Retired law professor Robert Natelson's latest blog claims that the Supreme Court case of Hawke v. Smith, 253 U.S. 221 (1920), stands against the constitutionality of the Compact approach to Article V.

As per usual, Mr. Natelson's interpretation of case law is wrong.

The holding of Hawke is simply that a popular referendum cannot overturn the ratification of an amendment by a state legislature when Congress chooses ratification by state legislature.

Although Mr. Natelson prefers to furnish the reader with a partial quote, here's what the Court actually said:

The framers of the Constitution might have adopted a different method. Ratification might have been left to a vote of the people, or to some authority of government other than that selected. The language of the article is plain, and admits of no doubt in its interpretation. It is not the function of courts or legislative bodies, national or state, to alter the method which the Constitution has fixed.

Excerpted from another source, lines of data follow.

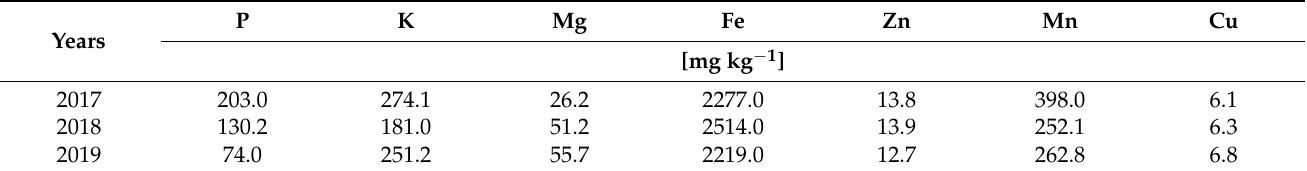
Table 1. Content of available nutrients (depth of 0–60 cm).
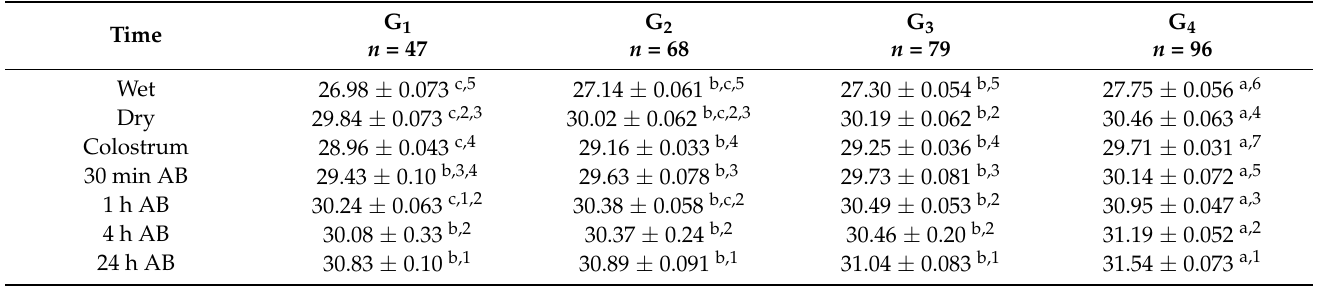
Table 3. Mean temperature ( ◦ C) of thoracic limb metacarpals (TLM) window at different times in newborn puppies from bitches classified into 4 groups according to its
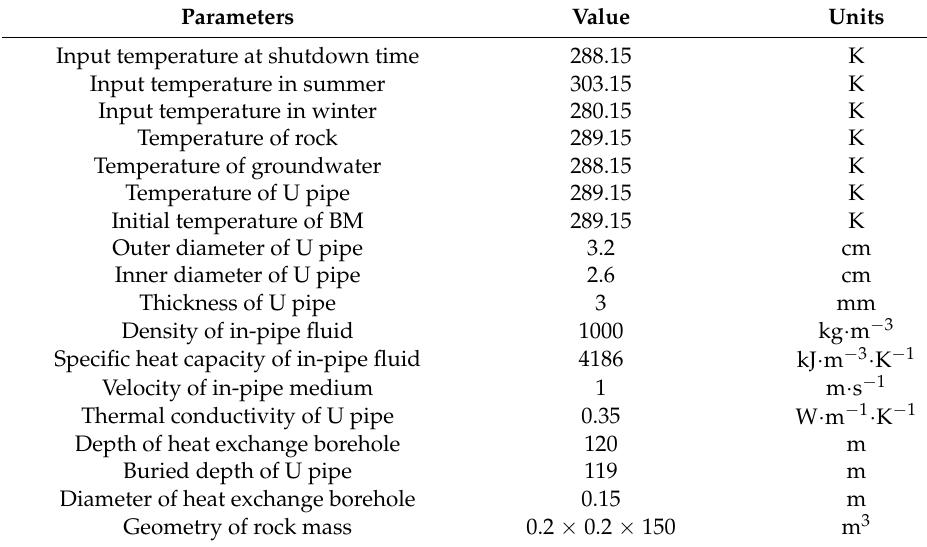
Table 4. Parameters of the underground heat exchanger.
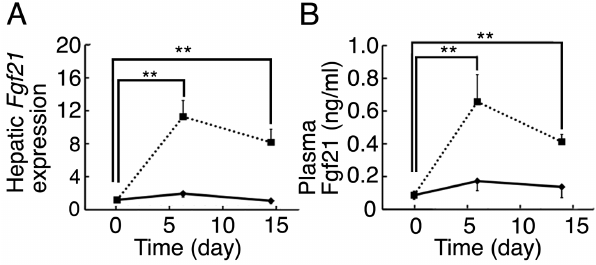
Figure 3. Hepatic Fgf21 expression and blood Fgf21 levels of mice fed KD. (A) Hepatic Fgf21 expression of 3-month-old mice fed KD for 6 days or 14 days, or NC determined by RT-qPCR (n=4–8 per group; **, P , 0.01 vs. day 0). (B) Blood Fgf21 levels of 3-month-old mice fed KD for 6 days or 14 days, or NC determined by ELISA (n=5–7 per group; **, P , 0.01 vs. day 0).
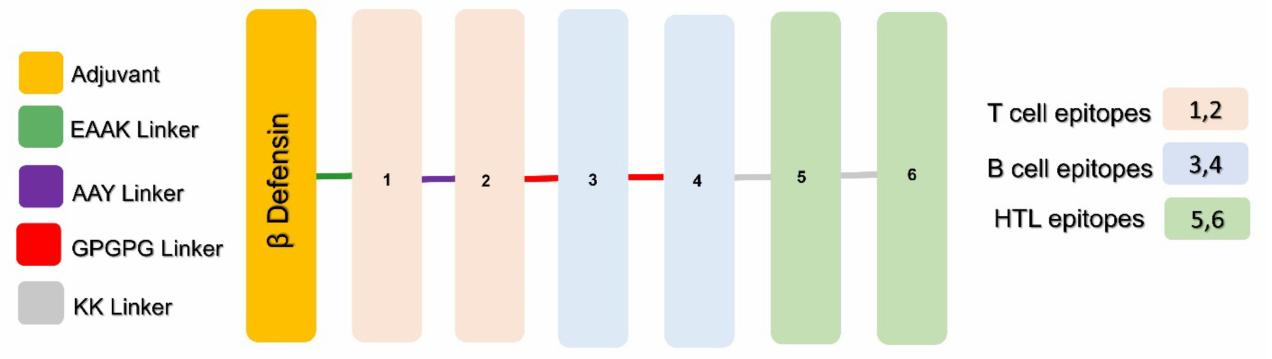
Figure 2. Showing the topographical organization of adjuvant, epitopes, and linkers in each of the designed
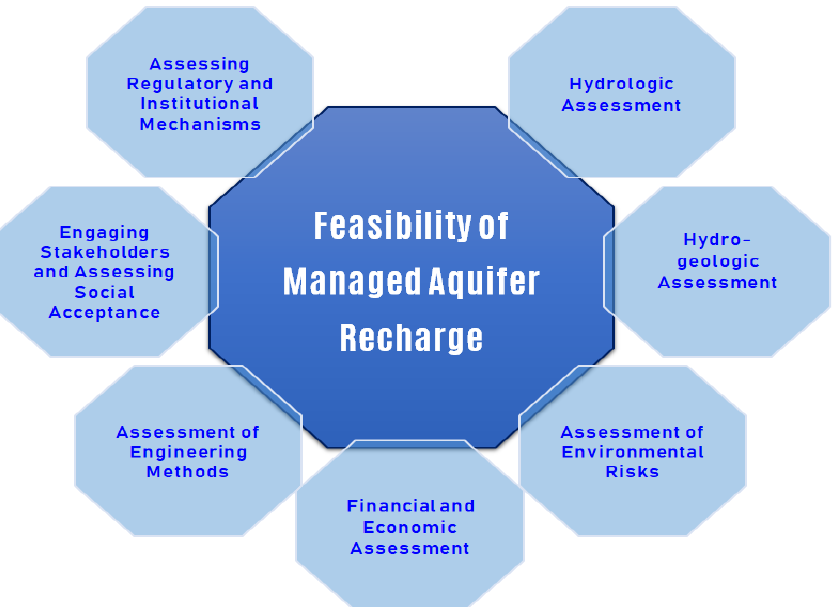
Figure 8. Framework for evaluating the feasibility of managed aquifer recharge (source: [185].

Hawke was a straight-up Supremacy Clause decision striking down an effort to disregard the plain language of Article V. Nothing more. Nothing less. So...

Does the Compact approach use a popular referendum to overturn the ratification of an amendment by a state legislature?


Therefore, the Compact approach respects the plain language of Article V and is perfectly compliant with the ruling of Hawke.

Mr. Natelson's legal analysis is all bun.